Ele era pedreiro. E analfabeto. Mas gabava-se de ser eleitor. Porque ele sabia assinar seu nome. No final da vida, o José de sua assinatura não tinha mais vogais. Escrevia apenas com as consoantes, perdidas em meio a rabiscos.
Construiu seu próprio túmulo. Durante anos, cuidou de sua sepultura com o maior zelo do mundo. Sempre que ia visitá-lo – eu saí de casa aos 18 anos –, ele fazia questão de me levar ao cemitério para me mostrar sua obra. E quanta poesia eu tirava desses dias, meu Deus!
Como eu me orgulhava do meu velho. Acho que a minha paixão pela música veio dele. Éramos pobres, mas nossos rádios e vitrolas sempre foram os melhores do meu bairro. Sempre tivemos muita música em casa. Mas meu pai nunca balbuciou qualquer canção. Ouvia tudo em silêncio.
Tinha verdadeira adoração por Cascatinha & Inhana. Mas também me lembro de um disco de Aracy de Almeida que ele guardava a sete chaves. Sua canção preferida deste álbum era “Desde Ontem”, de Fernando Lobo, que ele ouvia sempre que estava triste.
Lembro também que, certa vez, apareceu em casa o álbum “Índia”, de Gal Costa, onde a cantora aparecia semi nua. Quer dizer, nem tão semi nua assim. Mas para a época – isso foi em 1973, 1974, mais ou menos –, o que Gal fazia era um pequeno salto em direção ao conforto dos moralistas. Meu pai destruiu a capa do disco.

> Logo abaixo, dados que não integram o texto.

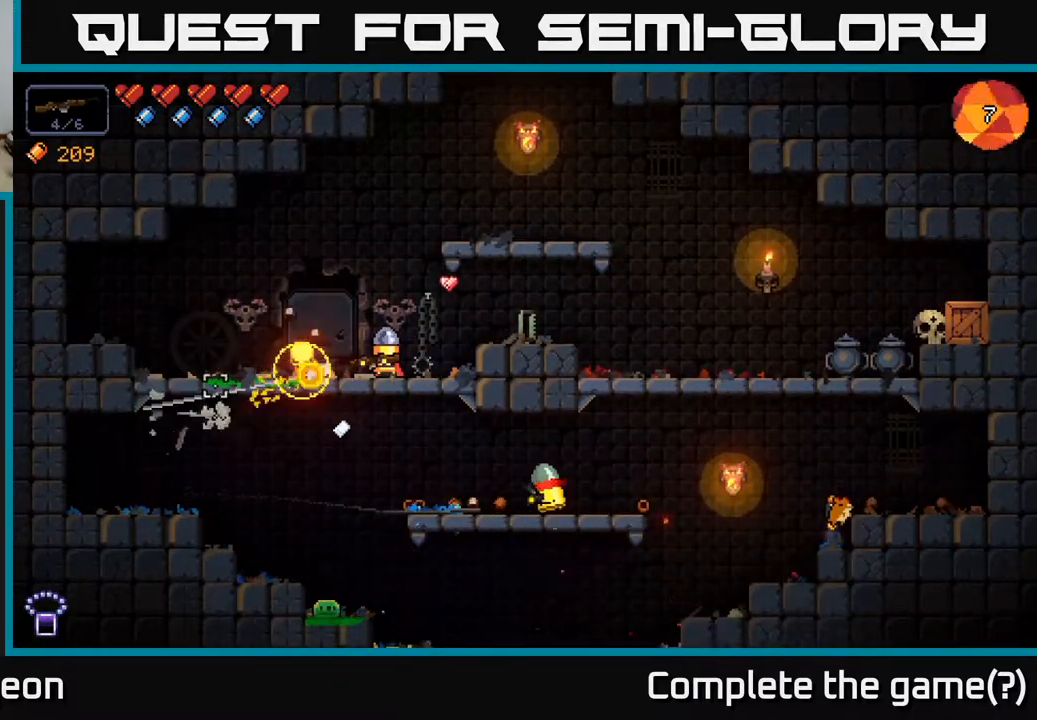
{"buttons": ["R2"], "left_stick": "center", "right_stick": "down-right", "events": [[67, "R2", "up"], [167, "left_stick", "left"], [217, "right_stick", "down"], [333, "right_stick", "down-right"], [350, "left_stick", "center"], [400, "R2", "down"]]}
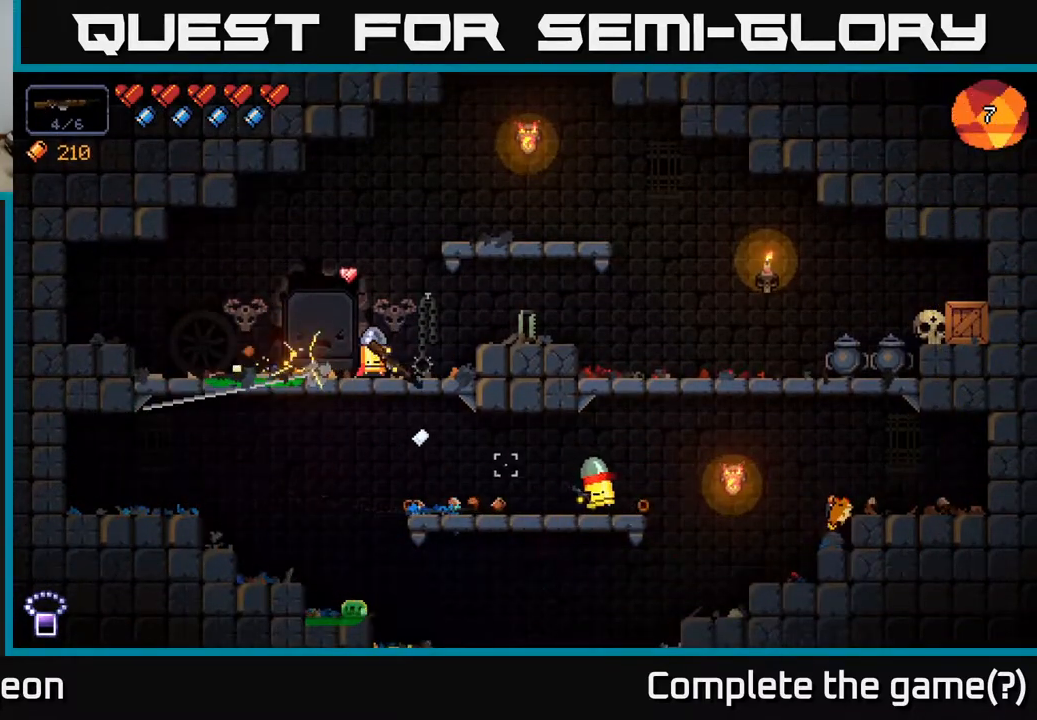
{"buttons": ["R2"], "left_stick": "center", "right_stick": "down-right", "events": [[33, "left_stick", "left"], [200, "left_stick", "center"]]}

Brigou tanto, o meu velho. Era esquentado e tinha pavio curto. Principalmente quando estava com umas cachaças a mais na cabeça. Sim, bebeu um pouco também. E tinha umas manias! Não deixava a minha mãe colocar cortinas nas janelas.
– Coisa de mulher da vida, vociferava.
Sua obra, talvez a mais importante, era uma ponte que ele ajudara a construir, no início dos anos 1970, lá na minha pequenina Ribeirão Claro, no Paraná. Não raras vezes, aos domingos, ele nos levava para ver sua arte. A ponte, muito pequenina, era, de certo modo, bem feia. Mas ele se orgulhava:
– Antes de mim, nenhum carro podia atravessar aqui. Hoje em dia, até ônibus.
José Francisco era o seu nome. Na minha infância trabalhou muito em São Paulo. Voltava pra casa de quinze em quinze dias para levar o dinheiro que ganhava trabalhando nas construções da tão distante terra da garoa. Segundo me contou, certa vez, existe um prédio, na Praça da República, que ele ajudou a construir.
Hoje, moro próximo à Praça e tem um jogo que gosto de fazer. Caminho pela região tentando imaginar qual prédio meu pai ajudou a construir. Cada dia escolho um. Num desses dias, se aproximou de mim um senhor com um papel nas mãos me pedindo para ler o que estava escrito. Era um formulário de rescisão de trabalho de uma construtora. O homem, como o meu pai, era pedreiro. E analfabeto também. Enquanto eu ia explicando o que estava escrito, seus olhos lacrimejaram. Depois de um silêncio, me conta que sua família mora no interior de Minas Gerais e que seria difícil explicar que fora mandado embora do serviço.
Depois, enquanto o senhor se afastava, eu, que já estava engolindo meu soluços, fiquei pensando no meu José. Quantas vezes ele não deve ter parado algum transeunte na mesma Praça da República em busca de alguma informação?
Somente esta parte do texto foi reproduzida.